Francisco decide também atualizar as ‘Normas sobre os crimes reservados à Congregação para a Doutrina da Fé’, com o objetivo de “tornar mais eficaz a ação judicial”. As penas previstas estendem-se agora não só aos membros do clero e religiosos, mas também a todos os fiéis que tenham lugares de responsabilidade em estruturas da Igreja. Por outro lado, reduz-se o número de situações em que aplicação de sanções fica “ao critério da autoridade”, ou seja, do bispo local.
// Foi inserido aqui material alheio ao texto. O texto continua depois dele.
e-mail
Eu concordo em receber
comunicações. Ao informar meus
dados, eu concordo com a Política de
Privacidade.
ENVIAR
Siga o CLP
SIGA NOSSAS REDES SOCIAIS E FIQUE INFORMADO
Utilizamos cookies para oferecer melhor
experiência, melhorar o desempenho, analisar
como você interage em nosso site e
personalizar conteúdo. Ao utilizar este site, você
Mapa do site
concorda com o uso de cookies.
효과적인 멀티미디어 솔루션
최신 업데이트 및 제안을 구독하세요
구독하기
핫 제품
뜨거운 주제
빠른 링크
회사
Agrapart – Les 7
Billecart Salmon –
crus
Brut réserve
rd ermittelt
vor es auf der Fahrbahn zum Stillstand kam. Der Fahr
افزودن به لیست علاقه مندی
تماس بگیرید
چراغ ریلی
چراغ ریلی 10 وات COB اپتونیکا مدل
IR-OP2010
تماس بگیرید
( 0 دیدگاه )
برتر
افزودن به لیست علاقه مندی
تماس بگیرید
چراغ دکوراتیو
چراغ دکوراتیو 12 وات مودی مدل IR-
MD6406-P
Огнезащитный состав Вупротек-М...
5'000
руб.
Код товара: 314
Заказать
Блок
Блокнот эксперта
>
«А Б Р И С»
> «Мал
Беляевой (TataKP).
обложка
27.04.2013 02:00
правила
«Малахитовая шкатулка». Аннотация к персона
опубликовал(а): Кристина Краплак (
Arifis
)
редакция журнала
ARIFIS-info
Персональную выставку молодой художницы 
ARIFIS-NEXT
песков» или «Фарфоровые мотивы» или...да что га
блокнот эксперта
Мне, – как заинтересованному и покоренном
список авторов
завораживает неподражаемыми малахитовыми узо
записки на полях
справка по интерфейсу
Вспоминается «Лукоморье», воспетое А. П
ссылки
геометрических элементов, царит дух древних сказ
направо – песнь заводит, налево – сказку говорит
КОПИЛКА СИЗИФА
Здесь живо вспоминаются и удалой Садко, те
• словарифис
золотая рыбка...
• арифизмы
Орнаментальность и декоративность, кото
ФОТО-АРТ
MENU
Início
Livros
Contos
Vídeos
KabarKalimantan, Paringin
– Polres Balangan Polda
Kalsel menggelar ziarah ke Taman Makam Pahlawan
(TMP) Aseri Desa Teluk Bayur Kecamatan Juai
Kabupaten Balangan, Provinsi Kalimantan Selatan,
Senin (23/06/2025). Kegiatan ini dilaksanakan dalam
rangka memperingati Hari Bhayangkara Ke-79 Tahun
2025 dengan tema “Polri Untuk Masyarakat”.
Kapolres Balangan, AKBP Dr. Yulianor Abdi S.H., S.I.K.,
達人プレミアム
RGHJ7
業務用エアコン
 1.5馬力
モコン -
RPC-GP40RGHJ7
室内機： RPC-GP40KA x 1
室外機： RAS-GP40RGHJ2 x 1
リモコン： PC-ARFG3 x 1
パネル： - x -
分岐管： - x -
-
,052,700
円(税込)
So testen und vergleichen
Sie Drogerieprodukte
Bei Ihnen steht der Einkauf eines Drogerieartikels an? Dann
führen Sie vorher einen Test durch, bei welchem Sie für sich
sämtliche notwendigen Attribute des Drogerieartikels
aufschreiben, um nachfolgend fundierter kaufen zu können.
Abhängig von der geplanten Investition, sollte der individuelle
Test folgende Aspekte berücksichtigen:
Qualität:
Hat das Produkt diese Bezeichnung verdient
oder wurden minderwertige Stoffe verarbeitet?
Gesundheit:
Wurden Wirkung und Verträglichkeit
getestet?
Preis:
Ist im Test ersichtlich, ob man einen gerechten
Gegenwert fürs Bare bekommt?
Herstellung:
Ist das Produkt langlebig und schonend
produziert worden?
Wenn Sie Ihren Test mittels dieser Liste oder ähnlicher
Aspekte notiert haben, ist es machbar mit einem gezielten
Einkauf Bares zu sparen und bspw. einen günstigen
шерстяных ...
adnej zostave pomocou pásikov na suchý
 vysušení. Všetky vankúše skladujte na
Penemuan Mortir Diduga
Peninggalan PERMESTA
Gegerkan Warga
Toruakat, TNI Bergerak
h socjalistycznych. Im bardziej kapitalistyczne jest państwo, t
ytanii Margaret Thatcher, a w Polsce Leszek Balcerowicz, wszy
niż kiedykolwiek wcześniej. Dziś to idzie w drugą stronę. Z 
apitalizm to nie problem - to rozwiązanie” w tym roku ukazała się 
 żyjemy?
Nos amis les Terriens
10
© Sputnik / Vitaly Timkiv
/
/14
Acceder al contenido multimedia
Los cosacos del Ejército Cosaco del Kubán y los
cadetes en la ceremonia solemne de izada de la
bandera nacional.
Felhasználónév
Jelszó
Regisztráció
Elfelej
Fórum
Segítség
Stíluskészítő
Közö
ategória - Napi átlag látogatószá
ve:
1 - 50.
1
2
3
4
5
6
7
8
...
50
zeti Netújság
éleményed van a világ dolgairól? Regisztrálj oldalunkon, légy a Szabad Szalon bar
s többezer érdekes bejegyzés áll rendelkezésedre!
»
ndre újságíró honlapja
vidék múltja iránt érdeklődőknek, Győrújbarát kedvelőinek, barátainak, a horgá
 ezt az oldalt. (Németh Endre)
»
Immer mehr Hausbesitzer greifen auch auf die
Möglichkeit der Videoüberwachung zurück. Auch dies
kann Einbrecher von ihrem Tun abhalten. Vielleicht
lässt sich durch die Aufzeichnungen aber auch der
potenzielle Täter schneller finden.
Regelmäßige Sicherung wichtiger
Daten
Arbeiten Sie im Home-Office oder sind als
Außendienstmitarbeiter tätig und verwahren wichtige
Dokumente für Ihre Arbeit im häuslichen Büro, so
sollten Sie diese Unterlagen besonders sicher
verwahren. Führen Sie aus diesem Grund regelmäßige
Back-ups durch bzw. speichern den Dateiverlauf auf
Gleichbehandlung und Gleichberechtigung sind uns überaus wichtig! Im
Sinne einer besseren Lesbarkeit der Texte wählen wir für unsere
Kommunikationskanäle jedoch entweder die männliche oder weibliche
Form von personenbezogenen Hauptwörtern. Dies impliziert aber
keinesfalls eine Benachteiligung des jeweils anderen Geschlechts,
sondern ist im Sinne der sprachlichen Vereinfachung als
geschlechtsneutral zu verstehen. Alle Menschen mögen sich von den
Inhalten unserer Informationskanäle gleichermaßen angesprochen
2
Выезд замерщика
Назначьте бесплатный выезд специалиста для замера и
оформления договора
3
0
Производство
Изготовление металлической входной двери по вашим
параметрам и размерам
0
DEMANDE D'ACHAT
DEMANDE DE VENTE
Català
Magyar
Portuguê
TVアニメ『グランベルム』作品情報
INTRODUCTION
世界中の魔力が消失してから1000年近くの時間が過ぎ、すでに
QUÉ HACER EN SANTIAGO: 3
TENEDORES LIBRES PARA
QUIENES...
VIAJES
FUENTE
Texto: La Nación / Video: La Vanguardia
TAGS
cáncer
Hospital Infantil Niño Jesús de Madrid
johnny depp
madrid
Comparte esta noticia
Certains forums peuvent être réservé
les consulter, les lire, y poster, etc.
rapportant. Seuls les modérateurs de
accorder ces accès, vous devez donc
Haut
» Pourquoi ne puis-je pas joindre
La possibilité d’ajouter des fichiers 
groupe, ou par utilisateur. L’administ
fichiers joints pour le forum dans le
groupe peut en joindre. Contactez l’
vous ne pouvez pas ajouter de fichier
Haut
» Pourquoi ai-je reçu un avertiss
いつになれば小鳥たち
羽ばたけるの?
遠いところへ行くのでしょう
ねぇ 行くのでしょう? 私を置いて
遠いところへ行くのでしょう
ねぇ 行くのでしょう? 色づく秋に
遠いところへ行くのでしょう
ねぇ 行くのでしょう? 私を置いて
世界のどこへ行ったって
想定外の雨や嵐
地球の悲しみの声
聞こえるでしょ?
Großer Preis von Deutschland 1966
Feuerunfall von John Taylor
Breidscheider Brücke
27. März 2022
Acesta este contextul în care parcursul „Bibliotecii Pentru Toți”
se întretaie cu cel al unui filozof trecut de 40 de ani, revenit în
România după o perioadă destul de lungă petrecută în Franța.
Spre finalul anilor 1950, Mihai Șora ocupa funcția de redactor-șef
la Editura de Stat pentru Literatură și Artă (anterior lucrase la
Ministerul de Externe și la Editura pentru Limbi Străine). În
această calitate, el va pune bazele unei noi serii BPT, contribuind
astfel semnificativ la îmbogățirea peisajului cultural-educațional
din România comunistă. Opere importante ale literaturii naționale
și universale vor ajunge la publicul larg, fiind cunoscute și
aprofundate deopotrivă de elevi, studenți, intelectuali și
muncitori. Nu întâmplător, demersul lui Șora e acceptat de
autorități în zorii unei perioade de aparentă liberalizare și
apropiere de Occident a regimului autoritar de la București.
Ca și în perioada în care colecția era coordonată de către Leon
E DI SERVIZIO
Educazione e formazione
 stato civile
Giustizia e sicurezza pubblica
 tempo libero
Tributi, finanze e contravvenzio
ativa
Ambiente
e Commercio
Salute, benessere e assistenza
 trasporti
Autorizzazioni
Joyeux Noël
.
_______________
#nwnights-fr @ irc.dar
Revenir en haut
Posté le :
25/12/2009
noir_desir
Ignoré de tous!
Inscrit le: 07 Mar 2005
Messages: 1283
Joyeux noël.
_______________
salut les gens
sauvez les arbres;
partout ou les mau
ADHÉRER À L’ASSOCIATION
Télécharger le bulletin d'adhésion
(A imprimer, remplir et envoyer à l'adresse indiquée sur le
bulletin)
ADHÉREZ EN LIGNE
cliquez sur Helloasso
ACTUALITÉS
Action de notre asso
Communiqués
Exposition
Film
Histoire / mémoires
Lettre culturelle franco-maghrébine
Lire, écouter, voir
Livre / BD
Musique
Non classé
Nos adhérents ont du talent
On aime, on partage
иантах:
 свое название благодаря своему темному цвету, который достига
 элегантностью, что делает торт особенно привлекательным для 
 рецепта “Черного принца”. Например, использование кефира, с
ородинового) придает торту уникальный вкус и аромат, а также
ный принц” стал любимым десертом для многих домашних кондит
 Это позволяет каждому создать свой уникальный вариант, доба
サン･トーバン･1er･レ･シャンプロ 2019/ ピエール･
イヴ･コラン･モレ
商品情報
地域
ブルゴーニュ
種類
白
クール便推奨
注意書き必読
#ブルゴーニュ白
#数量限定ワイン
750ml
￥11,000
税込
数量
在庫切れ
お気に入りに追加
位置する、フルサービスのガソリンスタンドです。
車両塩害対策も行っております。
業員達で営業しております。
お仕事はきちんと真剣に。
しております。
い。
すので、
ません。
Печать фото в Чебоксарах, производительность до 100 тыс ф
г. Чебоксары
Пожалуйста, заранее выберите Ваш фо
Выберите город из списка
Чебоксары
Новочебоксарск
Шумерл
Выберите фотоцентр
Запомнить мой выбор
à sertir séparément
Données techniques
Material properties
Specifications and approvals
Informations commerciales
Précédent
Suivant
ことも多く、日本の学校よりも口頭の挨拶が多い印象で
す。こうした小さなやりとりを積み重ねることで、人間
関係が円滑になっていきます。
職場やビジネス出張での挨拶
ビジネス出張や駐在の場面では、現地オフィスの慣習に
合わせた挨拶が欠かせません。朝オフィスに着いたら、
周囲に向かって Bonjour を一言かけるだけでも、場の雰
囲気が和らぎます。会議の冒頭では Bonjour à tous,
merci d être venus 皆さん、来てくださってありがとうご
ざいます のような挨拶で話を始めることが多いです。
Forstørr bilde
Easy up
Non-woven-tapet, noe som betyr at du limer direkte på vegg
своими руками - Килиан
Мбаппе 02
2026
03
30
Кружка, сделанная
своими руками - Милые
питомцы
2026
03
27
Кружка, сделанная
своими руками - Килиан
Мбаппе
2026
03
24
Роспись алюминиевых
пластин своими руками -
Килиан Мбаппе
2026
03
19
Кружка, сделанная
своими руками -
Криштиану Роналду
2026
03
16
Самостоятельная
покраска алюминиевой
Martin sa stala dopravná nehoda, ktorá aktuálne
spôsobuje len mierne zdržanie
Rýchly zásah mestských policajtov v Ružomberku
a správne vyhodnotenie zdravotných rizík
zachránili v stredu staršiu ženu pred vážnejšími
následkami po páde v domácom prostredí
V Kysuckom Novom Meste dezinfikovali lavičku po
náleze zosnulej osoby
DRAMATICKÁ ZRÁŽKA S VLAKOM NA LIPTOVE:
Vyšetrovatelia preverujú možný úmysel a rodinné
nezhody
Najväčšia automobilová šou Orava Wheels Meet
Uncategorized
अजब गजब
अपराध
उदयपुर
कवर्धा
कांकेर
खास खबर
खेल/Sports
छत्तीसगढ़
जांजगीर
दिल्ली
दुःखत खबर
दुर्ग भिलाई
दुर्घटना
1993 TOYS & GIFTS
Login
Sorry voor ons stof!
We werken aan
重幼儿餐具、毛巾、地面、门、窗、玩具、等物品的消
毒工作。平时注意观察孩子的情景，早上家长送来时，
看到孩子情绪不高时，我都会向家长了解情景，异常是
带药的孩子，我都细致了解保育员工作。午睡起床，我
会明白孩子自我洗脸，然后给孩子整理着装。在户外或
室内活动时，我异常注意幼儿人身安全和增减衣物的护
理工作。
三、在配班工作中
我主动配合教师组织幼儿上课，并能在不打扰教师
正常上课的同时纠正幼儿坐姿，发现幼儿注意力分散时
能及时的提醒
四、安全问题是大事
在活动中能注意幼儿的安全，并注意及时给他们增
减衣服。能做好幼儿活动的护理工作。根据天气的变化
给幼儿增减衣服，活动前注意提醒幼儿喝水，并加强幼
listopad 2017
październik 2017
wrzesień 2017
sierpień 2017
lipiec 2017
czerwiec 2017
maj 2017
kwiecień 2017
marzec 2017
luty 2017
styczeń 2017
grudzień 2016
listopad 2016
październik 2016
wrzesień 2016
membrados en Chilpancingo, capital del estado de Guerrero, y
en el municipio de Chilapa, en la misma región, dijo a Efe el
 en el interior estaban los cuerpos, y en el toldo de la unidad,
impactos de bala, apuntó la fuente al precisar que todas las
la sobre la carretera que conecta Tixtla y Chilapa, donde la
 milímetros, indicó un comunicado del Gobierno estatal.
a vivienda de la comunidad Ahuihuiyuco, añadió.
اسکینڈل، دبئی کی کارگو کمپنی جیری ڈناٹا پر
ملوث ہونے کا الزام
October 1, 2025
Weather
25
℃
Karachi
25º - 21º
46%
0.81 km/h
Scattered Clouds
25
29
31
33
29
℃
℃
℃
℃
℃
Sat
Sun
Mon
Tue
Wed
Uma nota da Santa Sé acrescenta: “Isto por si só não é suficiente para conter o fenómeno, mas constitui um passo necessário para restaurar a justiça, reparar o escândalo, corrigir o infrator”.

O Papa exige que os bispos recorram ao sistema penal sempre que necessário, tendo em conta os três fins que o tornam necessário na sociedade eclesial: o restabelecimento das exigências de justiça, a correcção do infractor e a reparação dos escândalos. “Que amadureça em todos a consciência do dever de denunciar os abusos às autoridades competentes e de cooperar com eles em atividades de prevenção e combate”, apela Francisco.

O Santo Padre assume a intenção de “reforçar ainda mais o quadro institucional” para prevenir e combater qualquer forma de violência física ou mental ou abuso, negligência, ou exploração”. As novas orientações determinam que “qualquer abuso ou maus-tratos” contra menores ou contra pessoas vulneráveis sejam “eficazmente” investigados, respeitando o direito da vítima e suas famílias a ser “acolhido, ouvido e acompanhado”. Francisco determina que as vítimas tenham o devido “apoio espiritual, médico, psicológico e legal” e recorda a importância de que aos acusados seja garantido o direito a um “julgamento justo e imparcial”, em conformidade com a presunção de inocência, bem como aos “princípios de legalidade e proporcionalidade entre o crime e a sentença”.

No seio do próprio Vaticano, cria-se também um novo quadro jurídico para os que lá vivem e trabalham, com a obrigatoriedade de “apresentação de denúncia promotor de justiça no tribunal do Estado da Cidade do Vaticano” a todos aqueles que, no exercício das suas funções, tenham “notícia ou motivos razoáveis para acreditar que uma criança ou uma pessoa vulnerável” foi vítimas de abusos. “Na seleção e recrutamento de pessoal da Cúria Romana e de instituições ligadas à Santa Sé, bem como daqueles que colaboram numa base voluntária, deve ser verificada a idoneidade do candidato para interagir com menores e pessoas vulneráveis”, acrescenta o texto.

Mais recentemente, em abril de 2022, o Papa pediu à Comissão Pontifícia para a Proteção de Menores para supervisionar se as conferências episcopais de cada país estão, ou não, a cumprir as diretrizes do Vaticano, e para elaborar um relatório anual sobre o que está a ser feito e o que é preciso mudar, porque dessa transparência também depende a confiança que se deposita na Igreja. “O abuso, em todas as suas formas, é inaceitável”, disse Francisco, “mas o abuso sexual de crianças é particularmente grave, porque ofende a vida no seu crescimento”.

O Papa pediu à Comissão “atenção contínua” ao que se passa nas igrejas locais, sublinhando que ouvir as vítimas “é uma prioridade” e que “cada membro da Igreja, de acordo com o seu estatuto, é chamado a assumir a responsabilidade de prevenir os abusos e trabalhar pela justiça e pela cura”. No âmbito da Reforma da Cúria realizada pelo Santo Padre, a Comissão Pontifícia para a Proteção de Menores integra agora o Dicastério para a Doutrina da Fé. E foi já neste contexto que se publicou, em junho de 2022, um “Vademecum” (manual com perguntas e respostas) sobre alguns pontos de procedimento para tratar os casos de abuso sexual de menores cometidos pelos clérigos.